With GSK neglecting to beef up its nucleus marketed merchandises portfolio and combing the effects of its exposure to generic competition, were the late phase grapevine non calculate to present a robust gross revenues enlargement the company would confront a much more terrible gross revenues decline over 2006-12. ( Data proctor accesses Jan 2010 ) .

GSK became further weakened in 2007 when it ‘s 2nd best selling product—the diabetes intervention “Avandia” became embroiled in a patient safety panic. Prior to May 2007,

Avandia had been anticipated to move as one of the company ‘s cardinal gross revenues growing drivers until 2012 when patent termination is expected to happen. However, a meta-analysis of Avandia clinical test informations has suggested an increased cardiovascular hazard among short term users of the merchandise, with this information turn outing important adequate to motivate the add-on of a black-box warning associating to cardiovascular hazard.

GSK ‘s Competitor merchandise Actos ( pioglitazone ) which presently unaffected by these cardiovascular-related side consequence issues and a raft of new diabetes merchandises set to make the market out to 2012 ; patients seeking to exchange from Avandia are non short of options. ( Data proctor accesses Jan 2010 ) .

Opportunity

Even with its negative gross revenues forecast upto 2012 GSK ‘s CEDD construction should still be able to demo significant growing after 2012. CEDDs remain a long-run growing chance, and they represent a cardinal chance for GSK.

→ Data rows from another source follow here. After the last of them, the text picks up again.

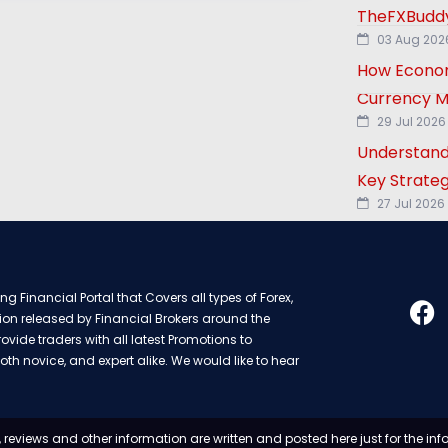
TheFXBuddy
03 Aug 202
How Econom
Currency M
29 Jul 2026
Understand
Key Strateg
27 Jul 2026
g Financial Portal that Covers all types of Forex,
ion released by Financial Brokers around the
rovide traders with all latest Promotions to
oth novice, and expert alike. We would like to hear
 reviews and other information are written and posted here just for the in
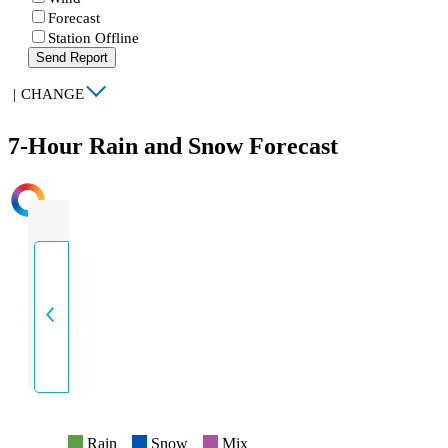
Forecast
Station Offline
Send Report
|
CHANGE
7-Hour Rain and Snow Forecast
INTENSITY
Rain
Snow
Mix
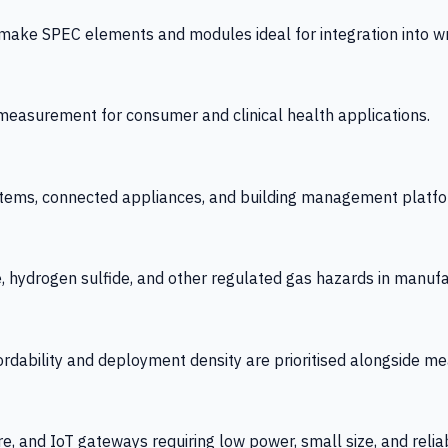
 SPEC elements and modules ideal for integration into wrist
y measurement for consumer and clinical health applications.
tems, connected appliances, and building management platfo
e, hydrogen sulfide, and other regulated gas hazards in manuf
fordability and deployment density are prioritised alongside
re, and IoT gateways requiring low power, small size, and reliab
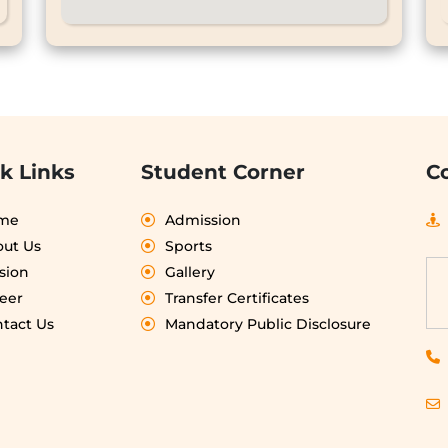
k Links
Student Corner
C
me
Admission
ut Us
Sports
sion
Gallery
eer
Transfer Certificates
tact Us
Mandatory Public Disclosure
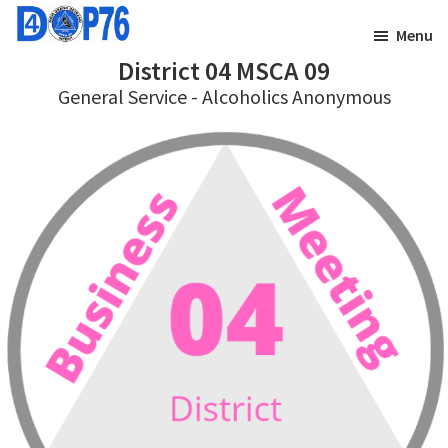
Skip
Skip
Menu
to
to
District 04 MSCA 09
main
footer
General Service - Alcoholics Anonymous
content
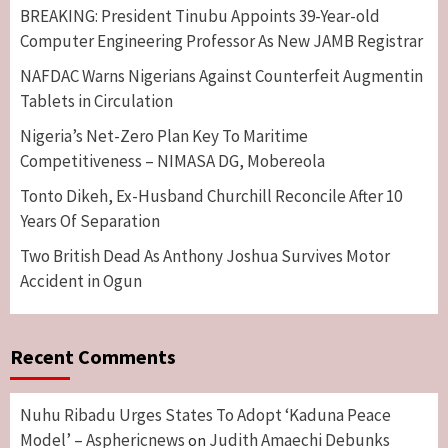
BREAKING: President Tinubu Appoints 39-Year-old
Computer Engineering Professor As New JAMB Registrar
NAFDAC Warns Nigerians Against Counterfeit Augmentin
Tablets in Circulation
Nigeria’s Net-Zero Plan Key To Maritime
Competitiveness – NIMASA DG, Mobereola
Tonto Dikeh, Ex-Husband Churchill Reconcile After 10
Years Of Separation
Two British Dead As Anthony Joshua Survives Motor
Accident in Ogun
Recent Comments
Nuhu Ribadu Urges States To Adopt ‘Kaduna Peace
Model’ – Asphericnews
Judith Amaechi Debunks
on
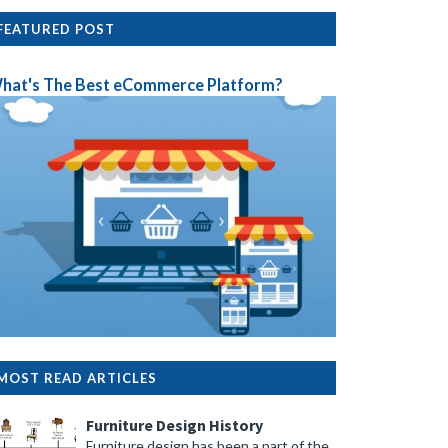
FEATURED POST
hat's The Best eCommerce Platform?
MOST READ ARTICLES
Furniture Design History
Furniture design has been a part of the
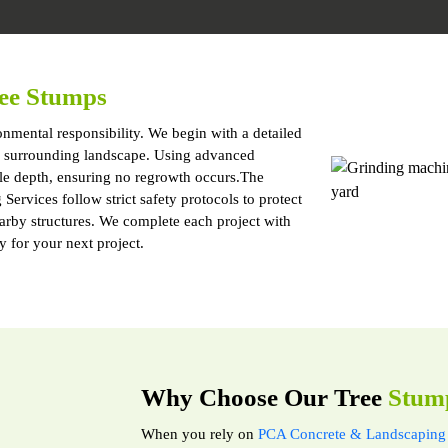
ee Stumps
nmental responsibility. We begin with a detailed
and surrounding landscape. Using advanced
le depth, ensuring no regrowth occurs.The
ervices follow strict safety protocols to protect
earby structures. We complete each project with
y for your next project.
Why Choose Our Tree
Stum
When you rely on
PCA Concrete & Landscaping 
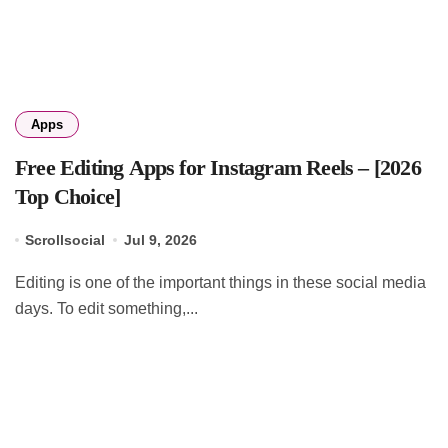
Apps
Free Editing Apps for Instagram Reels – [2026
Top Choice]
Scrollsocial
Jul 9, 2026
Editing is one of the important things in these social media
days. To edit something,...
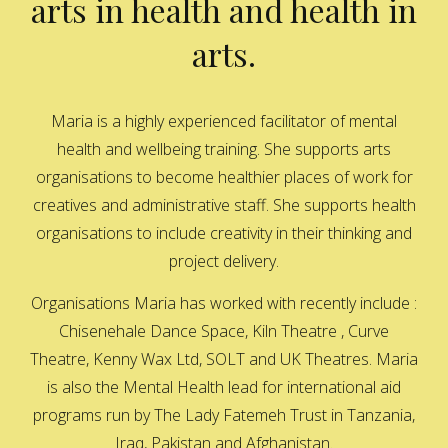
arts in health and health in
arts.
Maria is a highly experienced facilitator of mental
health and wellbeing training. She supports arts
organisations to become healthier places of work for
creatives and administrative staff. She supports health
organisations to include creativity in their thinking and
project delivery.
Organisations Maria has worked with recently include :
Chisenehale Dance Space, Kiln Theatre , Curve
Theatre, Kenny Wax Ltd, SOLT and UK Theatres. Maria
is also the Mental Health lead for international aid
programs run by The Lady Fatemeh Trust in Tanzania,
Iraq, Pakistan and Afghanistan.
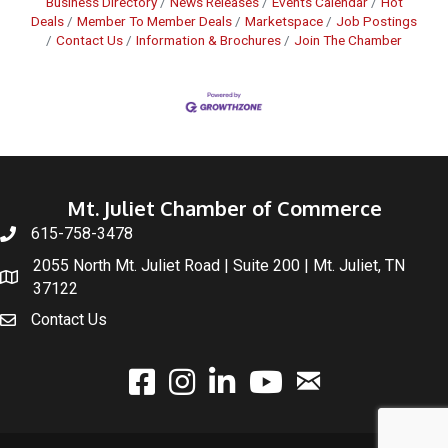
Business Directory
News Releases
Events Calendar
Hot
Deals
Member To Member Deals
Marketspace
Job Postings
Contact Us
Information & Brochures
Join The Chamber
Mt. Juliet Chamber of Commerce
615-758-3478
2055 North Mt. Juliet Road | Suite 200 | Mt. Juliet, TN
37122
Contact Us
email
facebook
instagram
linked In
youtube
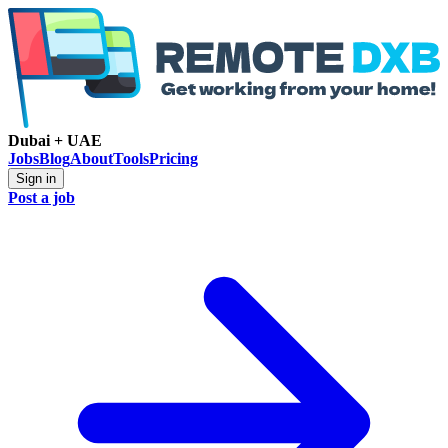
Dubai + UAE
Jobs
Blog
About
Tools
Pricing
Sign in
Post a job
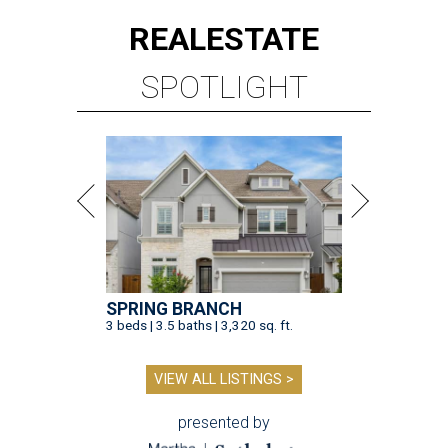
REAL
ESTATE
SPOTLIGHT
SPRING BRANCH
3 beds | 3.5 baths | 3,320 sq. ft.
VIEW ALL LISTINGS >
presented by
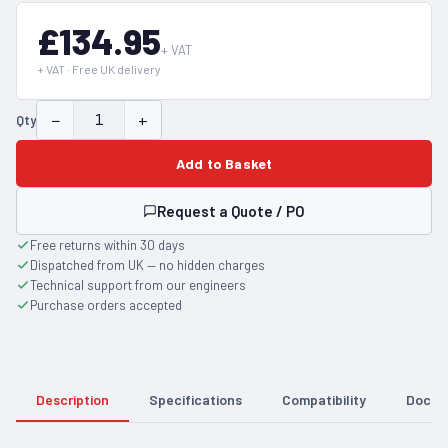
£134.95
+ VAT
+ VAT · Free UK delivery
−
+
Qty
Add to Basket
Request a Quote / PO
Free returns within 30 days
Dispatched from UK — no hidden charges
Technical support from our engineers
Purchase orders accepted
Description
Specifications
Compatibility
Docum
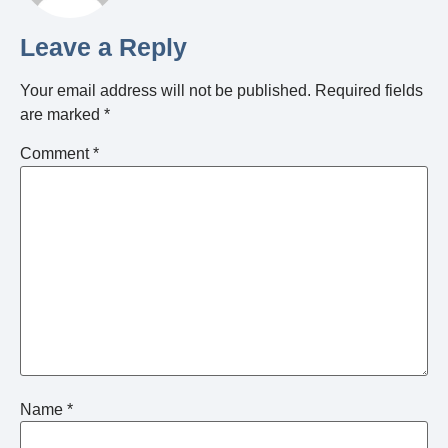
Leave a Reply
Your email address will not be published.
Required fields
are marked
*
Comment
*
Name
*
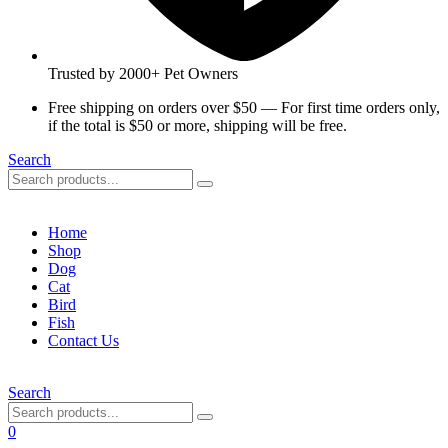
Trusted by 2000+ Pet Owners
Free shipping on orders over $50 — For first time orders only,
if the total is $50 or more, shipping will be free.
Search
Home
Shop
Dog
Cat
Bird
Fish
Contact Us
Search
0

A major country of gross revenues growing to 2012 is expected to come from 2 new merchandises, the Her2 positive chest malignant neoplastic disease therapy Tykerb and the cervical malignant neoplastic disease vaccinum Cervarix. These will be two of the most innovated drugs to come to market and aid set GSK back up at that place as a merchandise pioneer.

Trough a planned restructuring GSK are looking to salvage upto ?700 million from its SG & A ; A ( gross revenues, general and administrative costs ) COGS ( costs of goods sold ) R & A ; D ( research and development ) sections by the terminal of 2010.

Menace

The biggest menace to GSK over the 2006 to 2012 period is patent termination. During that clip frame the company will be sing an elevated figure of patent terminations. This will do GSK to be exposed to generic competition.

With generic competition underpinned by the mature portfolio and a major deficiency of any runaway success launches since 2000 is premier factor in GSK ‘s 2006 to 2012 Compound Annual Growth Rate ( CAGR ) prognosis of -2.1 % ( Data proctor accesses Jan 2010 ) .

This prognosis is certain to increase stockholder force per unit area on GSK if it position as one of the universes leaders is brought into uncertainty.

With the negative prognosis of gross revenues growing this could take to the investor to use force per unit area on GSK to alter its concern theoretical account which could in bend harm development already under manner with the CEDD construction.